TASK DIRECTIONS: Look through the lines below and extract any with the word "donc".

RECORDS TO PROCESS:
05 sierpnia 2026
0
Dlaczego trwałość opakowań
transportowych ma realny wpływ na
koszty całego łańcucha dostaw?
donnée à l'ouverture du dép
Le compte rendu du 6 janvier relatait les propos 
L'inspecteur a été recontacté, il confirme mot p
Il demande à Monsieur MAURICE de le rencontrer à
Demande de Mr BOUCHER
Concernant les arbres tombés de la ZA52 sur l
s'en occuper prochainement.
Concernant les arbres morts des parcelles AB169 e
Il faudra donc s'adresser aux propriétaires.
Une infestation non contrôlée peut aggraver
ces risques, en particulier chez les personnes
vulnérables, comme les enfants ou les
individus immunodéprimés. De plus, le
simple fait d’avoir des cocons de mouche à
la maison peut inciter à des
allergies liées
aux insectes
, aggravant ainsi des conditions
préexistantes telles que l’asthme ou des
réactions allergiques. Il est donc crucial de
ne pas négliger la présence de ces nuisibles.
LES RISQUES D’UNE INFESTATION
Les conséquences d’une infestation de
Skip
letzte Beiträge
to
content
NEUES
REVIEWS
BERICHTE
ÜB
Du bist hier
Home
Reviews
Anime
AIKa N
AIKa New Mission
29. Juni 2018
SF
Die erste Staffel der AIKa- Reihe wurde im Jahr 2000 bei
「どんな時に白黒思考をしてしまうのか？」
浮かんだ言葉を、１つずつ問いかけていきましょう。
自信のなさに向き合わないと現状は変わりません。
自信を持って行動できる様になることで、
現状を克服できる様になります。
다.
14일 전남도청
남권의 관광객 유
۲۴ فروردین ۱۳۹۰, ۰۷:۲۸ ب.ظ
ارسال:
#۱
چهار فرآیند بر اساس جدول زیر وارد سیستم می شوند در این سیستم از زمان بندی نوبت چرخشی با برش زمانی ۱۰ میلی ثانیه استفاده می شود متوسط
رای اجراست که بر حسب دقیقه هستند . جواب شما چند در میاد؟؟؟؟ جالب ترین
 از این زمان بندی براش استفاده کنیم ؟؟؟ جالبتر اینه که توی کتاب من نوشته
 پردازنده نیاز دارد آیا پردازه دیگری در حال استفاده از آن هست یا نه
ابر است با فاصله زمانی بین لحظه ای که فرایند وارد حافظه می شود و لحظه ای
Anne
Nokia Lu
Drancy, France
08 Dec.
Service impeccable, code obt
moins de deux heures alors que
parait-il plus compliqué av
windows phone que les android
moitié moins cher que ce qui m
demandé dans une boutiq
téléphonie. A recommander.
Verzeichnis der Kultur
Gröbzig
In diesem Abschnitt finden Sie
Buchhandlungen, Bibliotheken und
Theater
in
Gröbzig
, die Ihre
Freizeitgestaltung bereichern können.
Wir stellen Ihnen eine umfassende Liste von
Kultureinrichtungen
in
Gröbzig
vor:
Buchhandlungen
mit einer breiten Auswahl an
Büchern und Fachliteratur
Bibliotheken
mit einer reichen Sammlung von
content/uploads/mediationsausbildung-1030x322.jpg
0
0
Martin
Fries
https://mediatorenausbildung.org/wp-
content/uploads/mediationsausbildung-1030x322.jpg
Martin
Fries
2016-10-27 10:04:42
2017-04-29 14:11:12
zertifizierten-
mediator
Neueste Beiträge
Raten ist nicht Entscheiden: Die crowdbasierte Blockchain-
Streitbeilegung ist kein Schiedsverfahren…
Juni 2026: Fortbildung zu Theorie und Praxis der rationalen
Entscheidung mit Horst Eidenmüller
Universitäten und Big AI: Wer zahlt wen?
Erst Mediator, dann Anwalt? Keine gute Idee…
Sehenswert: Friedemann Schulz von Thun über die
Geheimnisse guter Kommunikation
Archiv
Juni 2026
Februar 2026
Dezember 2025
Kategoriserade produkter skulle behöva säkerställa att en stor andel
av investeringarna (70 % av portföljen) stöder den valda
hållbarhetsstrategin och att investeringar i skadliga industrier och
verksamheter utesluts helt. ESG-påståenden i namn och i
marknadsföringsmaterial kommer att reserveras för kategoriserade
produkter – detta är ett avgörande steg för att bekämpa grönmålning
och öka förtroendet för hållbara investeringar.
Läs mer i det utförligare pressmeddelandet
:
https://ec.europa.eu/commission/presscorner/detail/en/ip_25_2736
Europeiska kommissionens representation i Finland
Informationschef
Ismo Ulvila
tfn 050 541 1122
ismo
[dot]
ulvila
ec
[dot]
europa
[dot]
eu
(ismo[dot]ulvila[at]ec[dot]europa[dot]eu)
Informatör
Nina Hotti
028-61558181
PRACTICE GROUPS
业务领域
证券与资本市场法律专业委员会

EXPECTED OUTPUT:
Il faudra donc s'adresser aux propriétaires.
réactions allergiques. Il est donc crucial de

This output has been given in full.